В личном деле лежала копия характеристики, которая куда-то посылалась. За стандартными фразами таился глубокий смысл: «В совершенстве освоил профессию сталевара…», «Заправляет печь во время выпуска плавки…», «Сократил простои при наварке пода…», «Снизил затраты на производство тонны стали…» А вот еще одна запись: «За активное участие в ликвидации аварии, вызванной пожаром ковша…»
…Какой пожар?! Где?! Когда? И я спешу снова в цех, ищу очевидцев.
Показали мне такой «ковшик». Черный котел метра четыре в высоту и метра три в диаметре полулежал возле мартена. Таких ковшей здесь много. Когда сталь готова, разливочный кран подает их к мартенам, к расплавленному готовому металлу. Ковш выложен специальным кирпичом. Кладка через определенное время меняется. И никаких происшествий обычно не бывает. Случай был из ряда вон выходящим. В тот раз футеровка днища, вероятно по недосмотру каменщика, прохудилась и ковш прогорел. Огненная лава стала растекаться, превращаясь в озеро и сжигая все на своем пути. Немедленно были приведены в действие огнетушители, шланги с водой, песок… Вода мгновенно превращалась в пар. В это время Перебейнос, прибежавший от своей печи, увидел, как огненные языки заметались по фермам, стала гореть электропроводка. Он окунулся в облако пара, полез, волоча за собой шланг, на кран и погасил на нем языки.

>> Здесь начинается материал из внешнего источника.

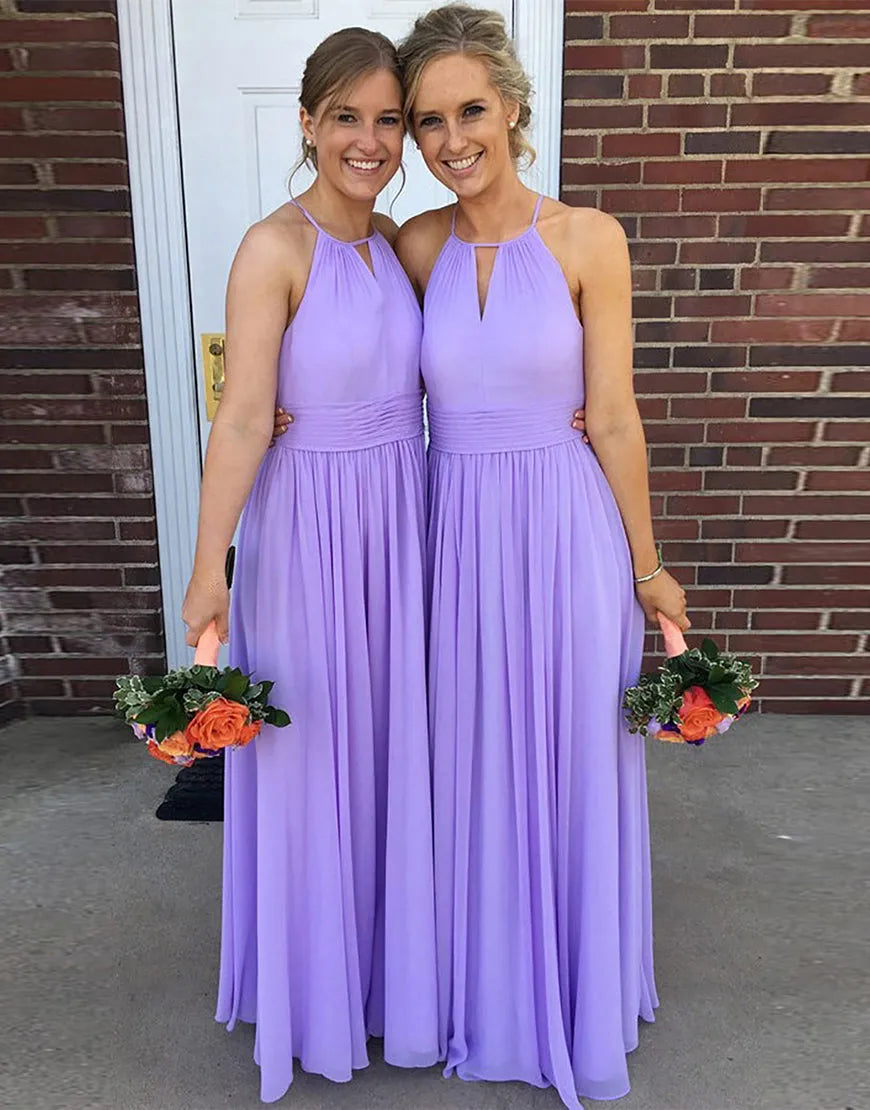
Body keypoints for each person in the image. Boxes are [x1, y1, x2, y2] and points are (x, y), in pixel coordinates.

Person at [393, 6, 690, 1107]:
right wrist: (291, 412)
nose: (451, 140)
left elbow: (612, 414)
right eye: (429, 121)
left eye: (470, 110)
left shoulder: (587, 238)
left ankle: (572, 993)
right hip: (454, 531)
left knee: (568, 756)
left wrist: (646, 566)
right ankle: (484, 991)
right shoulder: (414, 245)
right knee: (469, 757)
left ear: (514, 107)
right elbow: (359, 352)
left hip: (565, 531)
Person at [181, 28, 439, 1103]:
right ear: (307, 123)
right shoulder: (271, 249)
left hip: (402, 521)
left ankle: (391, 979)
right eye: (346, 118)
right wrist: (210, 567)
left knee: (393, 753)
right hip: (308, 531)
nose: (368, 141)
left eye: (388, 120)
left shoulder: (400, 246)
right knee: (315, 755)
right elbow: (244, 418)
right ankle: (317, 994)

А сам он, когда я напомнила об этом эпизоде, рассердился, стал даже отказываться от своего в нем участия.
Что же касается его общественного лица, то сама депутатская деятельность говорит за себя: не выбрали б его второй раз, если б не оправдал доверия своих горожан.
На третий день Перебейнос окончательно решил уезжать. Но узнал, что собираем утром всех его учеников, и снова передумал. Только закрылась дверь за последним из них, как кто-то постучал. На пороге — сам Владимир Дмитриевич.
— Ура! — гаркнули навстречу ему семь высоченных дюжих хлопцев.
— Здорово, орлы! — в тон приветствовал он их. Разве мог устоять, когда в сборе такая редкостная компания: все мартенщики, которые с его легкой руки вышли в подручные и сталевары. Другой раз захочешь — и не встретишься: разошлись все по разным печам да по разным сменам!.. Чтоб варить сталь по-перебейносовски.